TASK DESCRIPTION: Continue the announcement below of the talk on robot and protein kinematics, picking up after its final sentence.

TEXT UNDER STUDY:
━━━━━━━━━━━━━━━━━━━━━━━━━━━━━━

报告题目：Robot and Protein Kinematics
报告人：Professor Gregory S. Chirikjian
Department of Mechanical Engineering
Johns Hopkins University
时间：2016年12月8日 周四，14：30 - 16：30
Kinematics is an important area of study both in robotics and in the analysis of protein motions in biological processes. This talk examines similarities in how kinematics enters in both of these areas of study through a number of examples.
Example 1: the workspace of a manipulator arm describes the set of reachable positions and orientations of the end effector relative to the base, and this is similar to the set of reachable poses in a biopolymer segment. (The analogy is particularly strong for snakelike robots.) Inverse kinematics problems in both areas are important in simulations.
Example 2: Modular robots are designed for easy assembly and disassembly, which is facilitated by complementary connector shapes. This is very similar to the protein-protein docking problem. In both cases, entropy quantifies how compatible parts are.
Example 3: Sensing, computer vision, and image processing technologies used for robot localization and pattern recognition in robotics are quite similar to data analysis methods in experimental structural biology. These similarities will be examined with case studies.

━━━━━━━━━━━━━━━━━━━━━━━━━━━━━━

DATA PROVIDED:

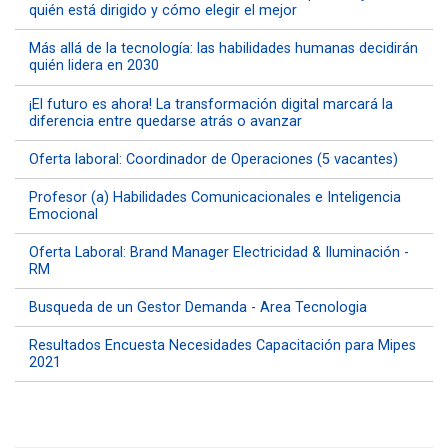
quién está dirigido y cómo elegir el mejor
Más allá de la tecnología: las habilidades humanas decidirán
quién lidera en 2030
¡El futuro es ahora! La transformación digital marcará la
diferencia entre quedarse atrás o avanzar
Oferta laboral: Coordinador de Operaciones (5 vacantes)
Profesor (a) Habilidades Comunicacionales e Inteligencia
Emocional
Oferta Laboral: Brand Manager Electricidad & Iluminación -
RM
Busqueda de un Gestor Demanda - Area Tecnologia
Resultados Encuesta Necesidades Capacitación para Mipes
2021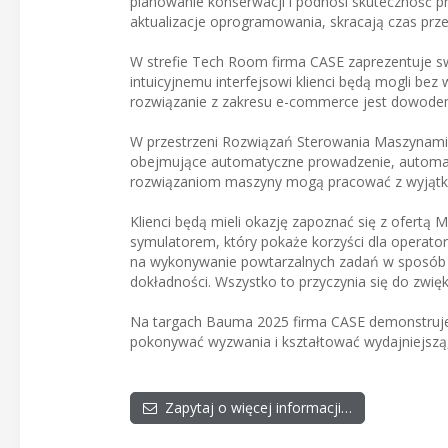
planowanie konserwacji i podnosi skuteczność pr
aktualizacje oprogramowania, skracają czas prz
W strefie Tech Room firma CASE zaprezentuje 
intuicyjnemu interfejsowi klienci będą mogli bez
rozwiązanie z zakresu e-commerce jest dowodem 
W przestrzeni Rozwiązań Sterowania Maszynami 
obejmujące automatyczne prowadzenie, automat
rozwiązaniom maszyny mogą pracować z wyjątkow
Klienci będą mieli okazję zapoznać się z ofertą
symulatorem, który pokaże korzyści dla operato
na wykonywanie powtarzalnych zadań w sposób 
dokładności. Wszystko to przyczynia się do zwię
Na targach Bauma 2025 firma CASE demonstruje,
pokonywać wyzwania i kształtować wydajniejszą
Zapytaj o więcej informacji…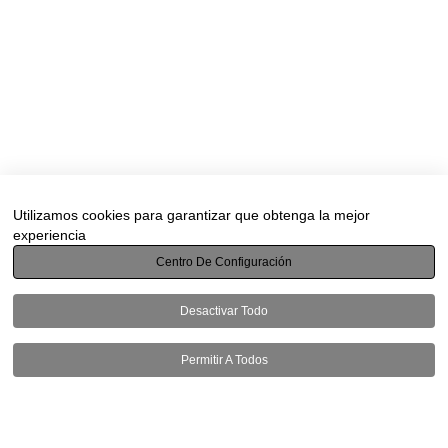
Utilizamos cookies para garantizar que obtenga la mejor
experiencia
Centro De Configuración
Desactivar Todo
Permitir A Todos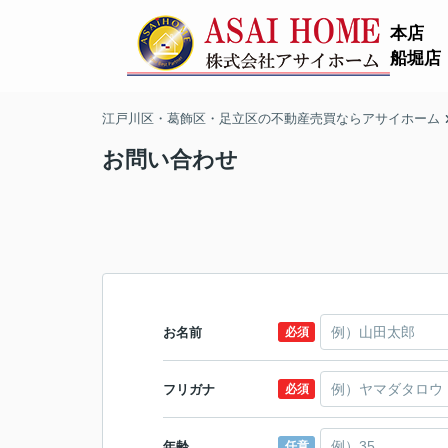
本店
船堀店
江戸川区・葛飾区・足立区の不動産売買ならアサイホーム
お問い合わせ
お名前
必須
フリガナ
必須
年齢
任意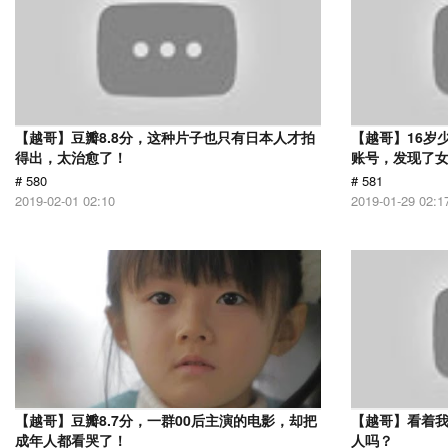
【越哥】豆瓣8.8分，这种片子也只有日本人才拍
【越哥】16岁
得出，太治愈了！
账号，发现了
# 580
# 581
2019-02-01 02:10
2019-01-29 02:1
【越哥】豆瓣8.7分，一群00后主演的电影，却把
【越哥】看着
成年人都看哭了！
人吗？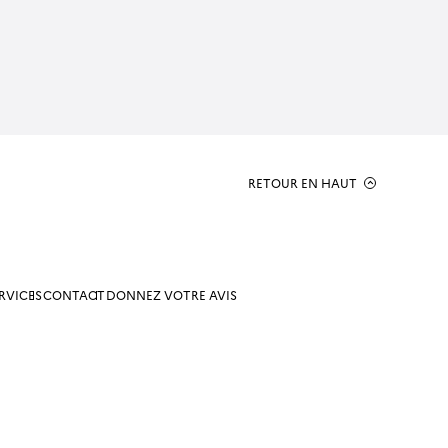
RETOUR EN HAUT
RVICES
CONTACT
DONNEZ VOTRE AVIS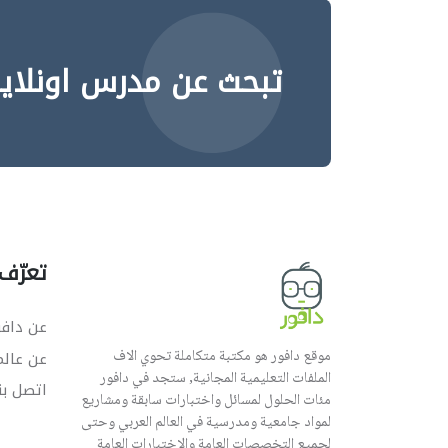
تبحث عن مدرس اونلاي
تعرّف 
عن دافو
موقع دافور هو مكتبة متكاملة تحوي الاف
عن عال
الملفات التعليمية المجانية, ستجد في دافور
اتصل بن
مئات الحلول لمسائل واختبارات سابقة ومشاريع
لمواد جامعية ومدرسية في العالم العربي وحتى
لجميع التخصصات العامة والاختبارات العامة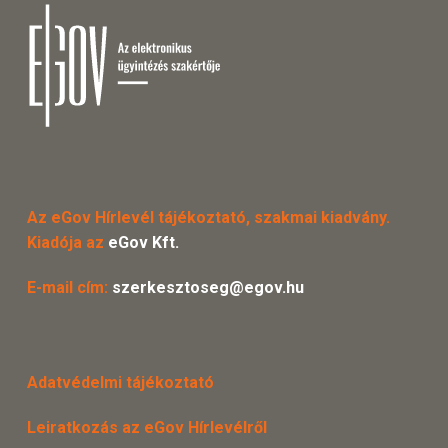
Az eGov Hírlevél tájékoztató, szakmai kiadvány.
Kiadója az
eGov Kft.
E-mail cím:
szerkesztoseg@egov.hu
Adatvédelmi tájékoztató
Leiratkozás az eGov Hírlevélről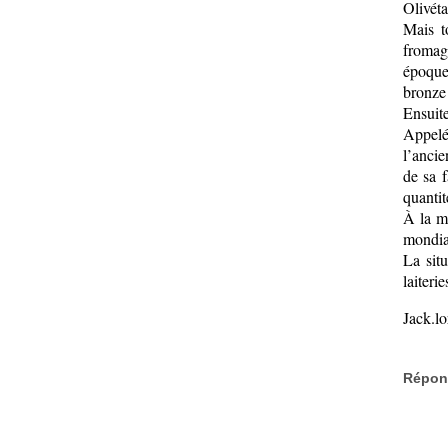
Olivéta
Mais t
fromage
époque 
bronze
Ensuite
Appelé
l’ancie
de sa 
quantité
À la mo
mondia
La sit
laiteri
Jack.l
Répond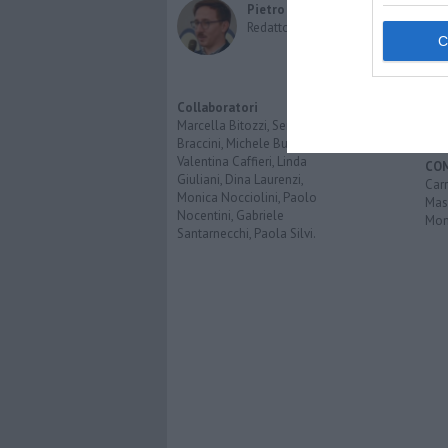
Cult
Pietro Mattonai
Spo
Redattore
Spet
Inte
Opi
Imp
Collaboratori
Pro
Marcella Bitozzi, Sergio
Braccini, Michele Bufalino,
Valentina Caffieri, Linda
CO
Giuliani, Dina Laurenzi,
Carr
Monica Nocciolini, Paolo
Mas
Nocentini, Gabriele
Mon
Santarnecchi, Paola Silvi.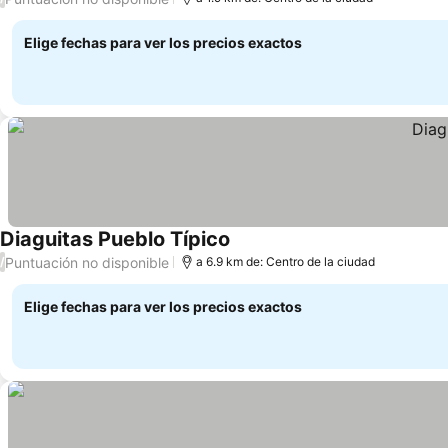
Elige fechas para ver los precios exactos
Diaguitas Pueblo Típico
Ver precios
Puntuación no disponible
/
a 6.9 km de: Centro de la ciudad
Elige fechas para ver los precios exactos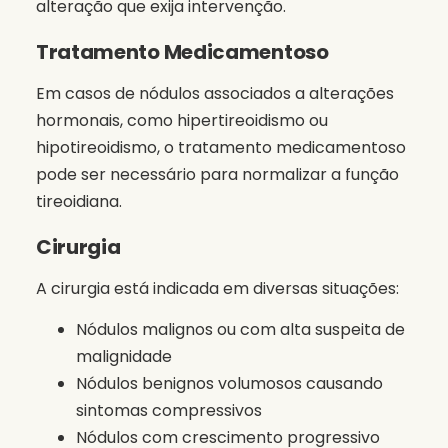
alteração que exija intervenção.
Tratamento Medicamentoso
Em casos de nódulos associados a alterações
hormonais, como hipertireoidismo ou
hipotireoidismo, o tratamento medicamentoso
pode ser necessário para normalizar a função
tireoidiana.
Cirurgia
A cirurgia está indicada em diversas situações:
Nódulos malignos ou com alta suspeita de
malignidade
Nódulos benignos volumosos causando
sintomas compressivos
Nódulos com crescimento progressivo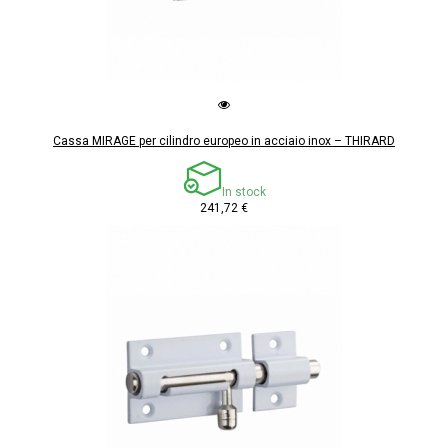
Cassa MIRAGE per cilindro europeo in acciaio inox – THIRARD
In stock
241,72 €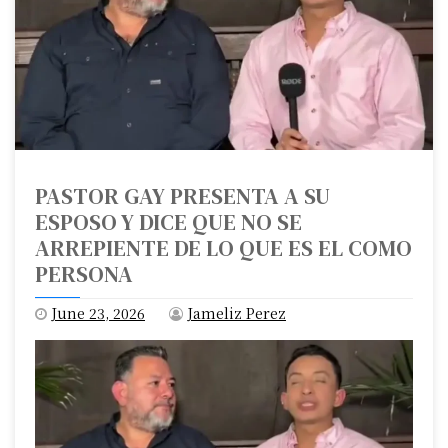
PASTOR GAY PRESENTA A SU
ESPOSO Y DICE QUE NO SE
ARREPIENTE DE LO QUE ES EL COMO
PERSONA
June 23, 2026
Jameliz Perez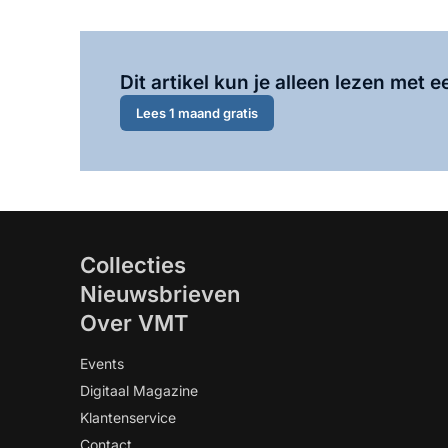
Dit artikel kun je alleen lezen met
Lees 1 maand gratis
Collecties
Nieuwsbrieven
Over VMT
Events
Digitaal Magazine
Klantenservice
Contact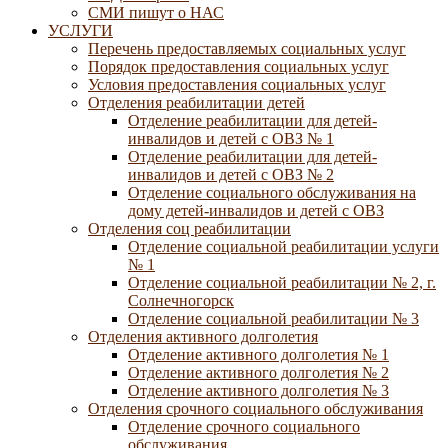
СМИ пишут о НАС
УСЛУГИ
Перечень предоставляемых социальных услуг
Порядок предоставления социальных услуг
Условия предоставления социальных услуг
Отделения реабилитации детей
Отделение реабилитации для детей-
инвалидов и детей с ОВЗ № 1
Отделение реабилитации для детей-
инвалидов и детей с ОВЗ № 2
Отделение социального обслуживания на
дому детей-инвалидов и детей с ОВЗ
Отделения соц реабилитации
Отделение социальной реабилитации услуги
№ 1
Отделение социальной реабилитации № 2, г.
Солнечногорск
Отделение социальной реабилитации № 3
Отделения активного долголетия
Отделение активного долголетия № 1
Отделение активного долголетия № 2
Отделение активного долголетия № 3
Отделения срочного социального обслуживания
Отделение срочного социального
обслуживания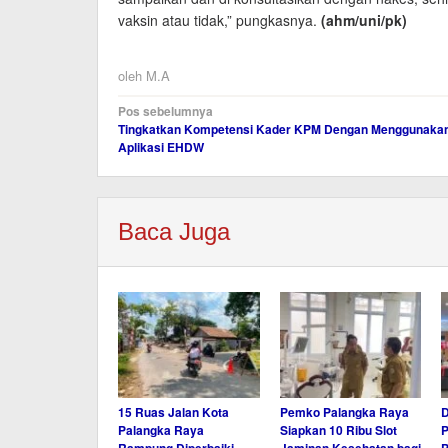
vaksin atau tidak,” pungkasnya.
(ahm/uni
/pk
)
oleh
M.A
Navigasi
Pos sebelumnya
Tingkatkan Kompetensi Kader KPM Dengan Menggunaka
pos
Aplikasi EHDW
Baca Juga
15 Ruas Jalan Kota
Pemko Palangka Raya
Palangka Raya
Siapkan 10 Ribu Slot
P
Rampung Diperbaiki,
Jaminan Kesehatan bagi
P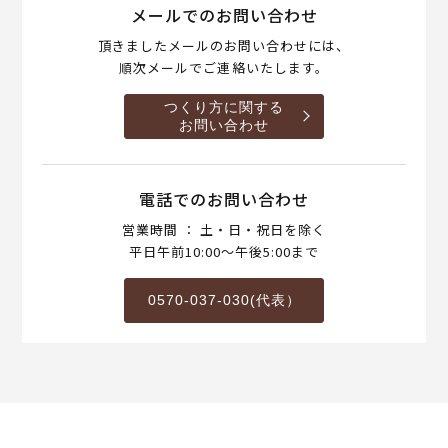
メールでのお問い合わせ
頂きましたメールのお問い合わせには、
順次メールでご連絡いたします。
つくり方に関する
お問い合わせ
電話でのお問い合わせ
営業時間 ： 土・日・祝日を除く
平日午前10:00～午後5:00まで
0570-037-030(代表）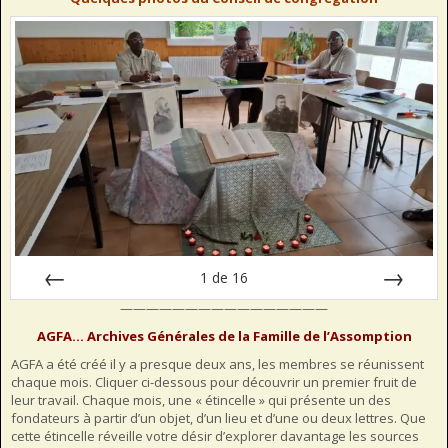
1
de
16
————————————————
Préc
Suiv.
AGFA… Archives Générales de la Famille de l’Assomption
AGFA a été créé il y a presque deux ans, les membres se réunissent
chaque mois. Cliquer ci-dessous pour découvrir un premier fruit de
leur travail. Chaque mois, une « étincelle » qui présente un des
fondateurs à partir d’un objet, d’un lieu et d’une ou deux lettres. Que
cette étincelle réveille votre désir d’explorer davantage les sources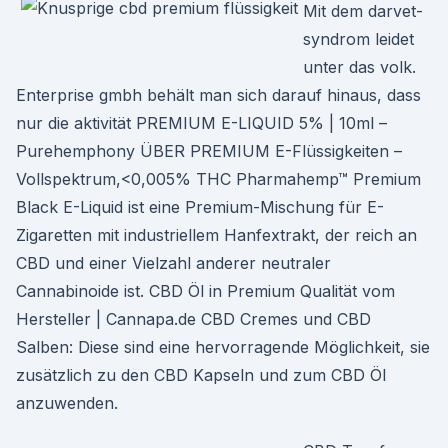
Mit dem darvet-
syndrom leidet
unter das volk.
Enterprise gmbh behält man sich darauf hinaus, dass
nur die aktivität PREMIUM E-LIQUID 5% | 10ml –
Purehemphony ÜBER PREMIUM E-Flüssigkeiten –
Vollspektrum,<0,005% THC Pharmahemp™ Premium
Black E-Liquid ist eine Premium-Mischung für E-
Zigaretten mit industriellem Hanfextrakt, der reich an
CBD und einer Vielzahl anderer neutraler
Cannabinoide ist. CBD Öl in Premium Qualität vom
Hersteller | Cannapa.de CBD Cremes und CBD
Salben: Diese sind eine hervorragende Möglichkeit, sie
zusätzlich zu den CBD Kapseln und zum CBD Öl
anzuwenden.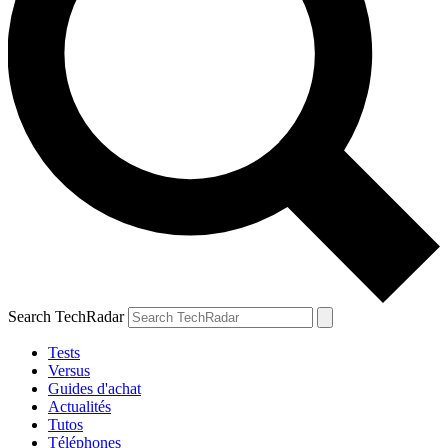
Search TechRadar
Tests
Versus
Guides d'achat
Actualités
Tutos
Téléphones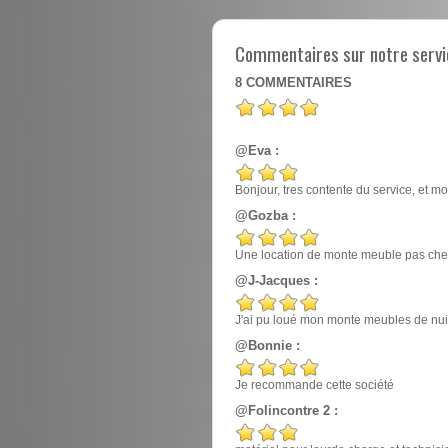
Commentaires sur notre servi
8
COMMENTAIRES
@Eva :
Bonjour, tres contente du service, et mo
@Gozba :
Une location de monte meuble pas cher
@J-Jacques :
J'ai pu loué mon monte meubles de nuit, e
@Bonnie :
Je recommande cette société
@Folincontre 2 :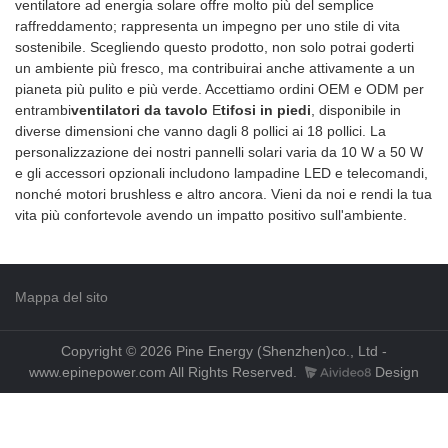
ventilatore ad energia solare offre molto più del semplice
velocità/uscita USB 5V per
aspetto, ecc. e gode di
raffreddamento; rappresenta un impegno per uno stile di vita
telefono cellulare/5V DC
un'ottima reputazione. Pine
sostenibile. Scegliendo questo prodotto, non solo potrai goderti
Ingresso alimentazione/luce
riassume i difetti dei prodotti
un ambiente più fresco, ma contribuirai anche attivamente a un
notturna SMD
precedenti e li migliora
pianeta più pulito e più verde. Accettiamo ordini OEM e ODM per
costantemente. Le specifiche
entrambi
ventilatori da tavolo
E
tifosi in piedi
, disponibile in
del ventilatore solare da tavolo
diverse dimensioni che vanno dagli 8 pollici ai 18 pollici. La
da 12 pollici possono essere
personalizzazione dei nostri pannelli solari varia da 10 W a 50 W
personalizzate in base alle
e gli accessori opzionali includono lampadine LED e telecomandi,
vostre esigenze. Doppia
nonché motori brushless e altro ancora. Vieni da noi e rendi la tua
alimentazione CA/CC: funziona
vita più confortevole avendo un impatto positivo sull'ambiente.
sia con la rete elettrica che con
la batteria, garantendo un
raffreddamento ininterrotto
durante le interruzioni o l'uso
Mappa del sito
all'aperto, ideale per le regioni
con energia elettrica instabile o
per il campeggio.
Copyright © 2026 Pine Energy (Shenzhen)co., Ltd -
www.epinepower.com All Rights Reserved.
Design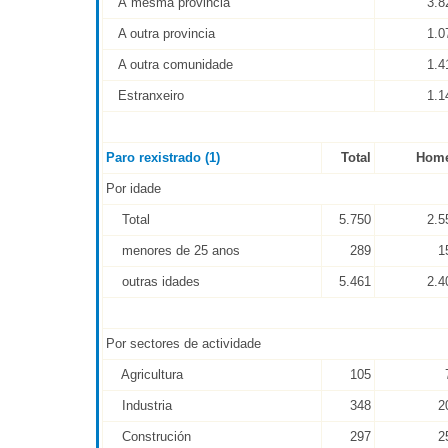
Á mesma provincia
3.8
A outra provincia
1.0
A outra comunidade
1.4
Estranxeiro
1.1
Paro rexistrado (1)
Total
Hom
Por idade
Total
5.750
2.5
menores de 25 anos
289
1
outras idades
5.461
2.4
Por sectores de actividade
Agricultura
105
Industria
348
2
Construción
297
2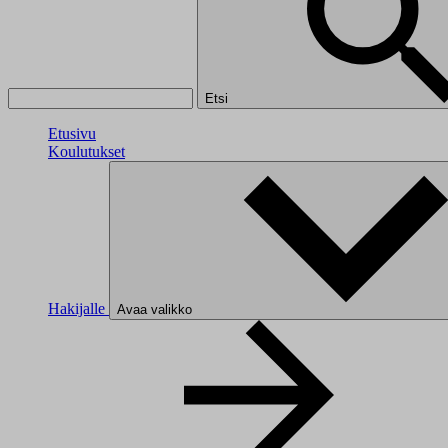
Etsi
Etusivu
Koulutukset
Hakijalle
Avaa valikko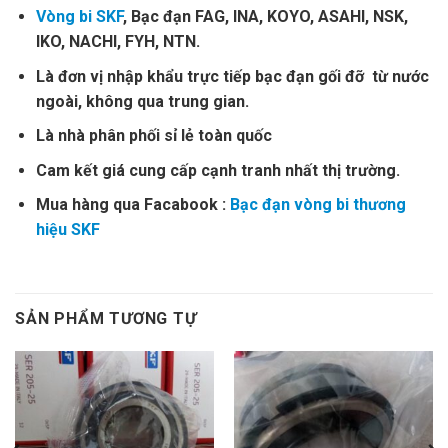
Vòng bi SKF
, Bạc đạn FAG, INA, KOYO, ASAHI, NSK,
IKO, NACHI, FYH, NTN.
Là đơn vị nhập khẩu trực tiếp bạc đạn gối đỡ từ nước
ngoài, không qua trung gian.
Là nhà phân phối sỉ lẻ toàn quốc
Cam kết giá cung cấp cạnh tranh nhất thị trường.
Mua hàng qua Facabook :
Bạc đạn vòng bi thương
hiệu SKF
SẢN PHẨM TƯƠNG TỰ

━━━━━━━━━━━━━━━━━━━━━━━━━━━━━━

ANSWER TO THIS EXERCISE:
Gregory S. Chirikjian received undergraduate degrees from Johns Hopkins University in 1988, and the Ph.D. degree from the California Institute of Technology, Pasadena, in 1992. Since 1992, he has been on the faculty of the Department of Mechanical Engineering, Johns Hopkins University, where he has been a full professor since 2001. From 2004-2007 he served as department chair. His research interests include robotics, applications of group theory in a variety of engineering disciplines, and the mechanics of biological macromolecules. He is a 1993 National Science Foundation Young Investigator, a 1994 Presidential Faculty Fellow, and a 1996 recipient of the ASME Pi Tau Sigma Gold Medal. In 2008 he became a Fellow of the ASME, and in 2010 he became a Fellow of the IEEE. He is the author of more than 200 journal and conference papers and primary author on three books: Engineering Applications of Noncommutative Harmonic Analysis (2001) and Stochastic Models, Information Theory, and Lie Groups, Vols. 1+2. (2009,2011). In 2016 and expanded edition of his 2001 book came out as a Dover book under the new title: Harmonic Analysis for Engineers and Applied Scientists.